First off, thanks for all of your help with this stuff Brian. I've seen a couple of your other related articles. You've definitely provided some much needed clarification. For the sake of myself and others who will read this thread in the future, would you mind clarifying the following illustration?

So...let's say...3 snapshots (which are each represented by new .avhd (differencing) disks) are deleted and merged back onto the root VHD...

---------------------------------------------
Step 0
---------------------------------------------
root.vhd -> A.avhd -> B.avhd -> C.avhd

--------------------------------------------
Step 1
--------------------------------------------
- Delete C snapshot (NOW)
- C.avhd's differences are merged onto B.avhd
(files C1 => B1, C2 => B2, and C3 => B3)

RESULT:
root.vhd -> A.avhd -> Bc.avhd**
** B.avhd now contains C's changes, so we'll call it Bc.avhd


---------------------------------------------
Step 2
---------------------------------------------
- Delete B snapshot
* Bc.avhd's differences already contain the changes from the old C.avhd.
* Now, Bc.vhd's files overwrite the corresponding A.avhd files.
(files Bc1 => A1, Bc2 => A2, Bc3 => A3)

RESULT:
root.vhd -> Abc.avhd**
** Abc.avhd contains Bc's changes, so we'll call it Abc.avhd


---------------------------------------------
Step 3
---------------------------------------------
- Delete A snapshot
* The combined changes from C onto B onto A are now merged onto root.
(files Abc1 => root1, Abc2 => root2, Abc3 => root3)

RESULT:
[root]abc.vhd
- you now have 1 root VHD which has merged all of the changes.


...Right?

BrianEh said...

You are close.

If you delete C first (the last taken), you actually revert back to B. But I don't think that is your intent.
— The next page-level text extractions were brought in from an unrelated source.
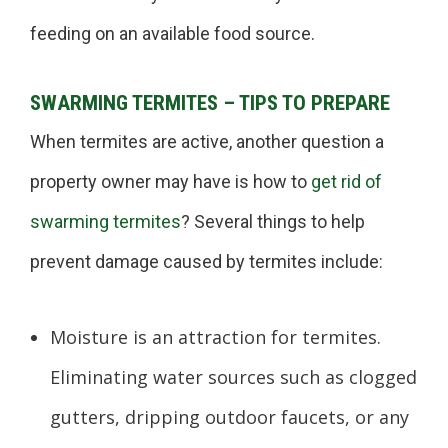
feeding on an available food source.
SWARMING TERMITES – TIPS TO PREPARE
When termites are active, another question a
property owner may have is how to
get rid of
swarming termites
? Several things to help
prevent damage caused by termites include:
Moisture is an attraction for termites.
Eliminating water sources such as clogged
gutters, dripping outdoor faucets, or any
Most commonly the older ones are deleted. Thus merging together. And the newer overlays the older when a merge happens.

But this does not happen at a file level. It happens at a storage block level.
So, in reality the entire block on the older is removed and the block of the newer replaces it (if the block on the newer has changes).

Unknown said...

Gotcha. And dang, what a timely response! Pretty awesome after all these years. I also found this article:
http://blogs.msdn.com/b/virtual_pc_guy/archive/2009/04/15/what-happens-when-i-delete-a-snapshot-hyper-v.aspx

I think the most important thing it outlines is that if an older snapshot (lets say snapshot X) is deleted that has two or more dependent snapshots (Y and Z), it doesn't merge the X.avhd into *both* of its child snapshots because, as the writer puts it "could result in the whacky scenario where deleting a snapshot would fail because there was not enough space available." Instead, snapshot X would simply be removed from the GUI, its configuration files and I think any memory page files(?) are removed as well, but the X.avhd wouldn't go anywhere since later snapshots (Y and Z) are dependents upon it. That writer then notes, "if Snapshot [X] were deleted, and later on both Snapshots [Y] and [Z] were deleted – we would detect this and merge the AVHD for Snapshot [X] away as soon as possible."

Phew. All in a day's work I guess. Thanks again Brian. I really appreciate your help and diligence. Cheers.